All’Italia il record negativo di giovani che non lavorano e non studiano

15 Set 2016 12:43 - di Antonio Marras

I Neet parlano soprattutto italiano. Secondo il rapporto Ocse 2016 diffuso oggi, in Italia oltre un terzo dei giovani tra i 20 e i 24 anni di età non lavora e non studia (Neet). Tra il 2005 e il 2015 la percentuale dei giovani in questa condizione è aumentata in misura superiore rispetto agli altri paesi Ocse: +10 punti.
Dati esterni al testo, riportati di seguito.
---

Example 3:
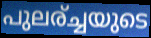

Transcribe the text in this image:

പുലര്ച്ചയുടെ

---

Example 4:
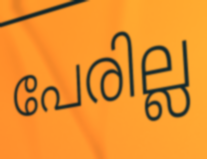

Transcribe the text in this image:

പേരില്ല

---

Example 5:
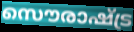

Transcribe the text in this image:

സൌരാഷ്ട്ര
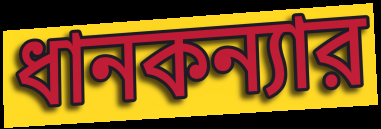
ধানকন্যার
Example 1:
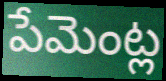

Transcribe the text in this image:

పేమెంట్ల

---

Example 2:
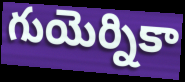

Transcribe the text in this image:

గుయెర్నికా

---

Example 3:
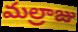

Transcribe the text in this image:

మల్రాజు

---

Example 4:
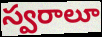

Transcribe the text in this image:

స్వరాలూ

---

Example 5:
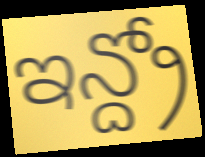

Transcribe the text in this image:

ఇన్ద్రో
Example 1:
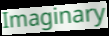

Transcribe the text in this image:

Imaginary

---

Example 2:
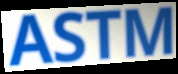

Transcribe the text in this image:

ASTM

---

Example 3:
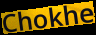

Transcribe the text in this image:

Chokhe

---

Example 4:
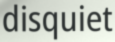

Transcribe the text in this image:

Ciò è in parte dovuto alla crisi economica che ha avuto come conseguenza un calo del 12% del tasso di occupazione dei 20-24enni. Tuttavia, l’Ocse fa notare che altri Paesi, come Grecia e Spagna, hanno visto una diminuzione simile (o maggiore) del tasso di occupazione senza registrare un aumento così vistoso dei Neet. In questi Paesi molti giovani disoccupati sono stati reinseriti nell’istruzione (in Grecia la percentuale di 20-24enni iscritta a un corso di studi è aumentata del 14% e in Spagna del 12%, mentre in Italia è solo +5%). Il fatto che molti giovani senza lavoro non abbiano scelto di proseguire gli studi suggerisce che l’Università non viene ritenuta un’opzione attraente per entrare nel mercato del lavoro.
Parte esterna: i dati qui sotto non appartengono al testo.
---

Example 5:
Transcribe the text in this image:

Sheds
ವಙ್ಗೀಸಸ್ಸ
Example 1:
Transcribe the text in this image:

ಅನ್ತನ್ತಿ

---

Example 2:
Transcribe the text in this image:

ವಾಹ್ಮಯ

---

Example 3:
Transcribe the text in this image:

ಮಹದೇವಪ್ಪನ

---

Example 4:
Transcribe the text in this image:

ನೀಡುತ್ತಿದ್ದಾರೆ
Giovani in difficoltà anche all’Università

In Italia circa l’80% dei giovani studenti iscritti all’università (corsi di laurea di primo e secondo livello) non riceve alcun aiuto finanziario o sostegno per le tasse d’iscrizione sotto forma di borse di studio o prestiti. Questo “ulteriore ostacolo” all’accesso all’istruzione terziaria emerge dall’ultimo rapporto Ocse “Education at a glance” diffuso oggi. Soltanto uno studente su cinque usufruisce di una borsa di studio, nonostante le tasse d’iscrizione ai corsi di laurea di primo livello nelle istituzioni pubbliche si collochino al nono livello più alto tra i Paesi con dati disponibili (i dati per l’Italia includono anche i corsi di laurea di secondo livello). E la percentuale di studenti che utilizzano i prestiti bancari garantiti dal settore pubblico, sebbene stia segnando un rapido aumento, è ancora inferiore all’1%.

Prof anziani e mal pagati

Il corpo insegnante italiano è il più anziano rispetto a quello di tutti i Paesi Ocse e registra una delle quote più basse di docenti di sesso maschile. Sei/sette prof su dieci sono ultracinquantenni (58% nella scuola primaria, 59% nelle Medie e 69% nelle Superiori) mentre otto su dieci sono di sesso femminile. Anche in questo caso la fonte è il rapporto Ocse “Education at a glance. Nel documento si da tuttavia atto al governo italiano di aver varato un piano di assunzioni che potrebbe “ringiovanire” il corpo insegnante del Paese. Lo squilibrio di genere è molto meno spiccato a livello dirigenziale. Sebbene, infatti, il 78% degli insegnanti della scuola secondaria di primo grado sia di sesso femminile, solo il 55% dei dirigenti scolastici è donna.